Başarır, sözlerinin devamında, İçişleri Bakanı’nın jammer kullanımını reddetmesine tepki gösterdi: “Bakan kendi kendini mi dinliyor? Vallahi, söylediklerini yeniden dinlemeye ihtiyacı olabilir” diyerek ironik bir ifadeyle Bakan’ın açıklamalarını eleştirdi. Bu sözler salonda gerginliğe neden oldu.
Zengin'den tepki: “Hasta demeden eleştirilebilirsiniz”
AK Parti'li Zengin, Bakan'a yönelik "hasta" ifadesini kınadı. “Eleştiri elbette yapılabilir ama hakaret etmeden. Sayın Bakanımız görevini büyük bir ciddiyetle yürütmektedir. Toplantılarda jammer kullandığına dair bir bilgi yok. Sadece gerektiğinde, güvenlik amaçlı olarak yolculuklarda kullanılabilir” dedi.

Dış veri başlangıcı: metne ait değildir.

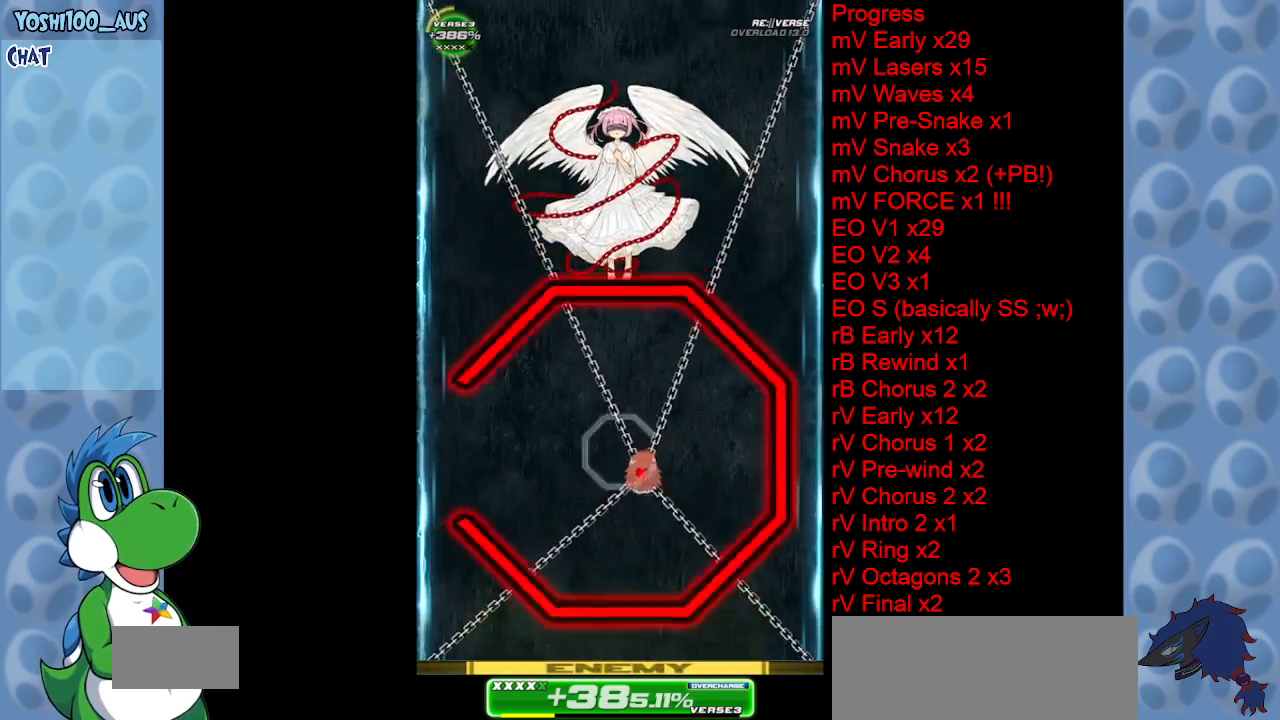
{"keys": ["left", "up"], "events": [[17, "down", "up"], [217, "left", "down"], [217, "right", "up"], [500, "up", "down"]]}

“Koruma talebim reddedildi, tehdit altındayım”
Başarır ise söz hakkı alarak kişisel güvenliğine ilişkin çarpıcı bir açıklamada bulundu: “Son haftalarda ciddi tehditler aldım. Ailem de koruma talep etti ama reddedildi. Buna karşılık bazı dini grupların önderlerine çakarlı araç ve koruma veriliyor. Bu nasıl bir adalet anlayışı?” dedi.
Meclis'te tartışmalar devam edecek gibi
Gergin geçen oturumda taraflar arasında zaman zaman tansiyon yükseldi. Meclis Başkanvekili Bekir Bozdağ, milletvekillerinin 1 dakikalık konuşmalarının ardından doğan polemiklerin grup başkanvekili düzeyinde cevaplandırılacağını duyurdu.